Document segment

________________________________________

After obtaining the point source data with all 500 probabilities, we save them into individual files based on their imaging field ID for later inference.

# Only run once
for (i in ps_harris_fnames) {
  write_csv(filter(CMD_harris, field == i), paste0('data/prob_GC_data/',unlist(strsplit(i, split = '.', fixed = T))[1],'_pGC.csv'))
}

SExtractor

For the SExtractor data, a different parametric finite-mixture model was used. For a detailed explanation of the method, see Appendix B.2 of the original Li et al. (2024) paper. We have written a function called mix_func() in the code/help_functions.R to fit the parametric finite-mixture model.

Similar to DOLPHOT data, we apply our proposed parametric finite-mixture model to the measurement uncertainty jittered color-magnitude data for 500 times, this is carried out by the function meas_uncertain_mix_func():

# This may take a while, but still much faster than the previous non-parametric finite mixture model used for DOLPHOT
Jans_res <- meas_uncertain_mix_func(dat = dat_Jans, n_iter = 500)

Get the results from the previous run, and attach it to the SExtractor point source data.frame.

# get the probabilities
p_mat <- Jans_res$prob

# summary statistics for the probability a point source is a GC
dat_Jans$p <- rowMeans(Jans_res$prob)
dat_Jans$p_sd <- apply(Jans_res$prob, 1, sd)

# restructure the data frame for later inference
dat_Jans_save <- dat_Jans %>%
  dplyr::select(x, y, RA, DEC, C, F814W, field) %>%
  mutate(M = F814W) %>%
  dplyr::select(x, y, RA, DEC, C, M, field)

colnames(Jans_res$prob) <- c(paste0('p', 1:500))
Jans_res$prob <- data.frame(Jans_res$prob)

dat_Jans_save <- bind_cols(dat_Jans_save, p_mat)

________________________________________

Collected data
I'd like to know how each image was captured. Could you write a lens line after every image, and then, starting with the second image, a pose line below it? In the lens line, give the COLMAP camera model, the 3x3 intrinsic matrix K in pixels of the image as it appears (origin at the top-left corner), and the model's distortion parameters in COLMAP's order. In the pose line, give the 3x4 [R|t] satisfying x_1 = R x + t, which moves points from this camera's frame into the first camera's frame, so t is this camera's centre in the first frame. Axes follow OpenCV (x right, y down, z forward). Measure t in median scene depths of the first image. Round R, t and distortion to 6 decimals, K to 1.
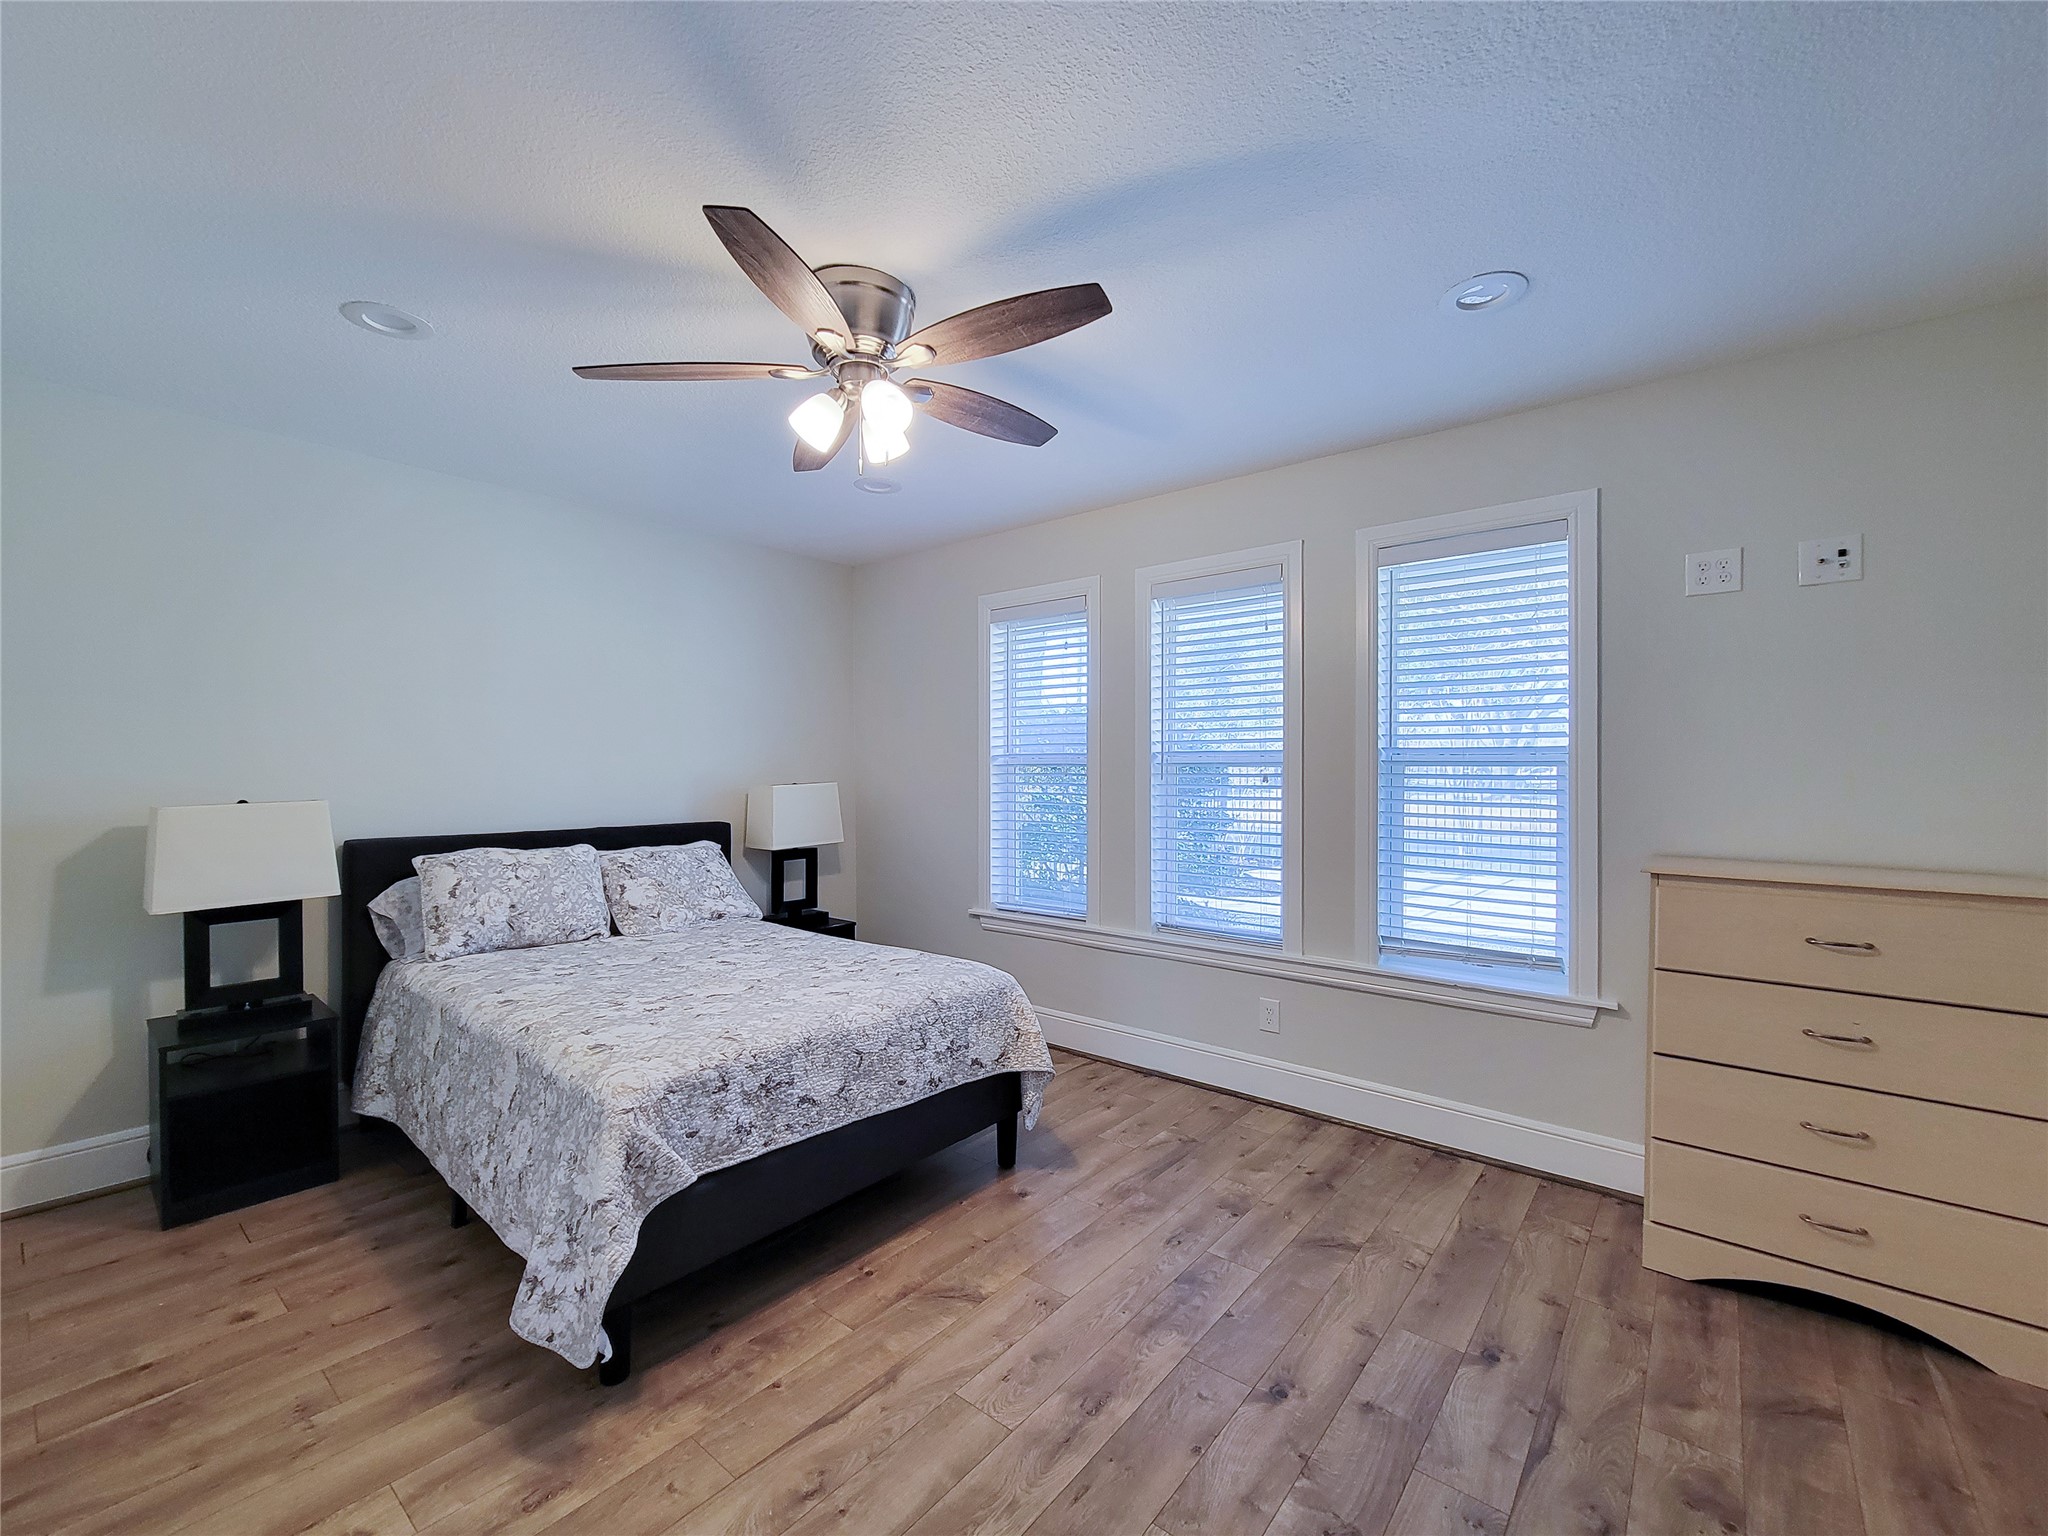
lens RADIAL K [[873.7, 0, 1035.3], [0, 873.7, 774.5], [0, 0, 1]] dist [0.002385, -0.000339]
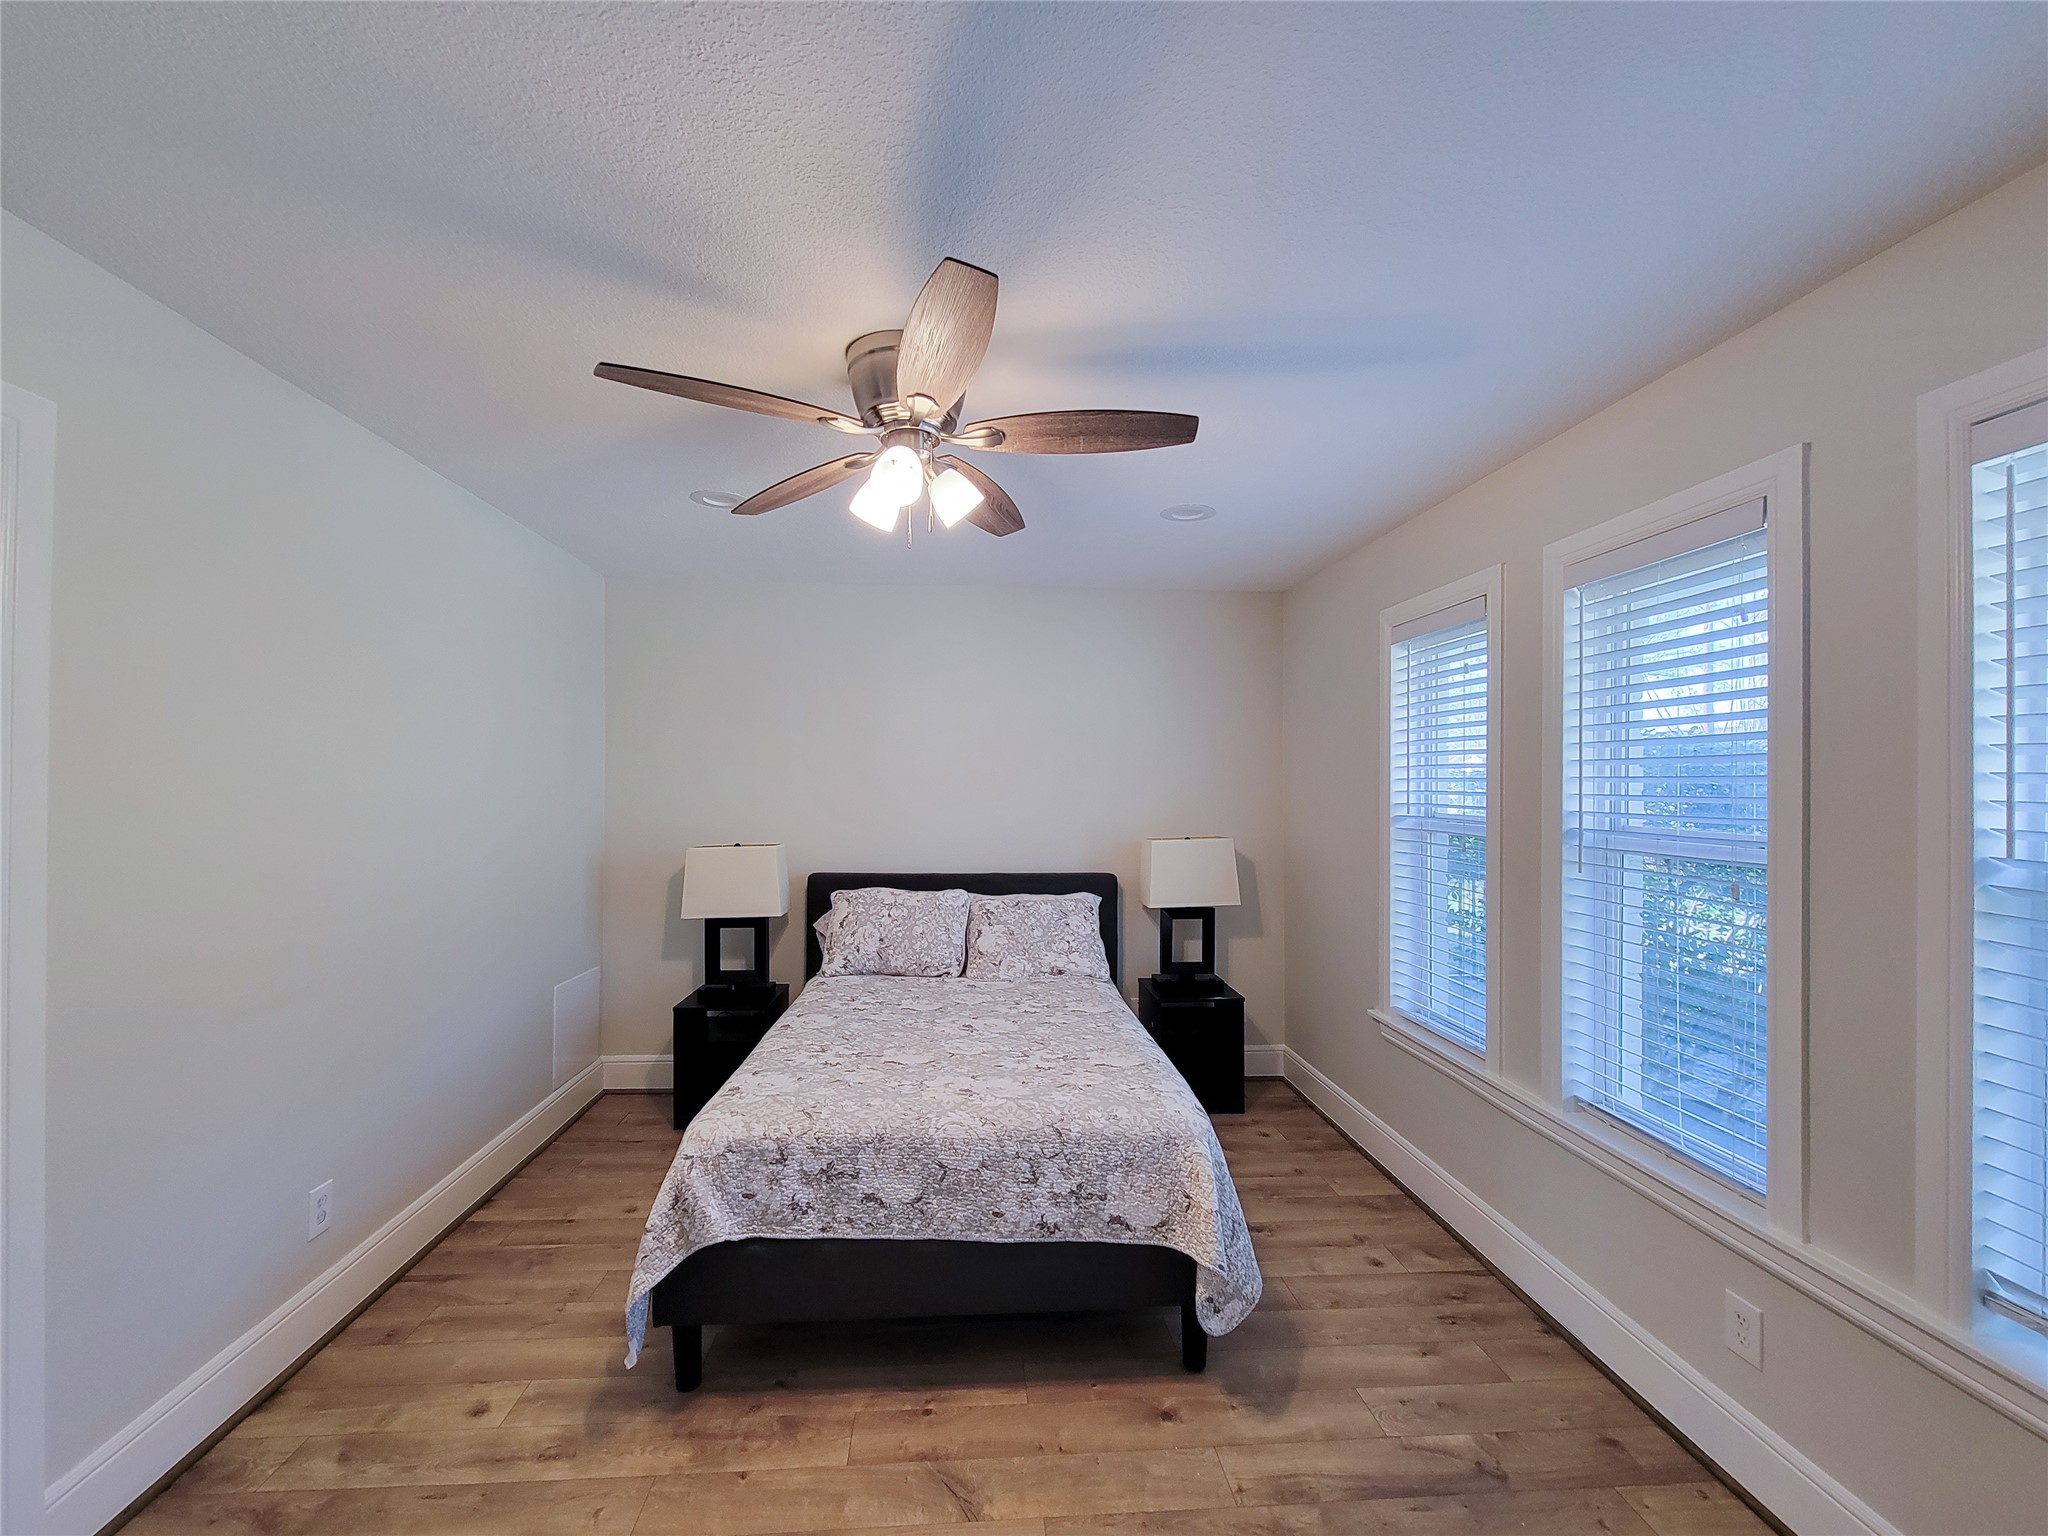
lens RADIAL K [[873.7, 0, 1035.3], [0, 873.7, 774.5], [0, 0, 1]] dist [0.002385, -0.000339]
pose [[0.674941, 0.003333, -0.737864, 0.512163], [-0.009834, 0.999942, -0.004479, -0.086583], [0.737806, 0.010279, 0.674935, 0.418285]]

________________________________________

Required work
1) Can you reproduce the mixture-model walkthrough word for word, starting at "# summary statistics" and ending after "Jans_res$prob <- data.frame(Jans_res$prob)"?
2) Can you pick up the mixture-model walkthrough after its last line and keep writing it?

Numbered answers
1)
# summary statistics for the probability a point source is a GC
dat_Jans$p <- rowMeans(Jans_res$prob)
dat_Jans$p_sd <- apply(Jans_res$prob, 1, sd)

# restructure the data frame for later inference
dat_Jans_save <- dat_Jans %>%
  dplyr::select(x, y, RA, DEC, C, F814W, field) %>%
  mutate(M = F814W) %>%
  dplyr::select(x, y, RA, DEC, C, M, field)

colnames(Jans_res$prob) <- c(paste0('p', 1:500))
Jans_res$prob <- data.frame(Jans_res$prob)

2)
Again, we save the probabilistic GC catalog from SExtractor into individual files based on their imaging field ID for later inference.

# save the probabilistic GC catalog into individual files (only run once)
for (i in unique(dat_Jans_save$field)) {
  write_csv(filter(dat_Jans_save, field == i), paste0('data/prob_GC_data/', i,'_pGC_Jans.csv'))
}

Probabilities of Sources being GCs

Now we can plot the obtained data and regenerate Figure 1 in the original Li et al. (2024) paper. Note that due to Latex memory constraints, not all point sources can be plotted in the figure, so we only plotted half of the sources.

# combine the two point source data in one data frame
frac_CMD_harris <- CMD_harris %>%
  dplyr::select(C, M, p, p_sd) %>%
  mutate(data = 'DOLPHOT')

frac_CMD_Jans <- dat_Jans %>%
  dplyr::select(C, F814W, p, p_sd) %>%
  mutate(data = 'SExtractor (J24)', M = F814W) %>%
  dplyr::select(C, M, p, p_sd, data)

# select half of the sources to be plotted
set.seed(123456)
frac_CMD <- bind_rows(frac_CMD_harris[sample(1:nrow(frac_CMD_harris), 0.5*nrow(frac_CMD_harris), replace = F),],
                      frac_CMD_Jans[sample(1:nrow(frac_CMD_Jans), 0.5*nrow(frac_CMD_Jans), replace = F),])

ggplot(frac_CMD, aes(C, M, color = p)) + geom_point(aes(size = p_sd*2.5)) +
  scale_size_identity() +
  scale_y_reverse() + theme_minimal() +
  xlab('F475W - F814W') + ylab('F814W') +
  scale_colour_viridis_c(name = 'p(GC)') + 
  geom_segment(data = data.frame(xmin = c(0.8, 0.8, 2.4, 0.8), 
                                               xmax = c(2.4, 0.8, 2.4, 2.4), 
                                               ymin = c(26.3, 22, 22, 22), 
                                               ymax = c(26.3, 26.3, 26.3, 22),
                                 data = 'SExtractor (J24)'), 
           aes(x = xmin, xend = xmax, y = ymin, yend = ymax), colour = 'red') +
  geom_segment(data = data.frame(xmin = c(1, 1, 2.4, 1), 
                                 xmax = c(2.4, 1, 2.4, 2.4), 
                                 ymin = c(26.5, 22, 22, 22), 
                                 ymax = c(26.5, 26.5, 26.5, 22),
                                 data = 'DOLPHOT'), 
               aes(x = xmin, xend = xmax, y = ymin, yend = ymax), colour = 'red') +
  facet_wrap(.~data)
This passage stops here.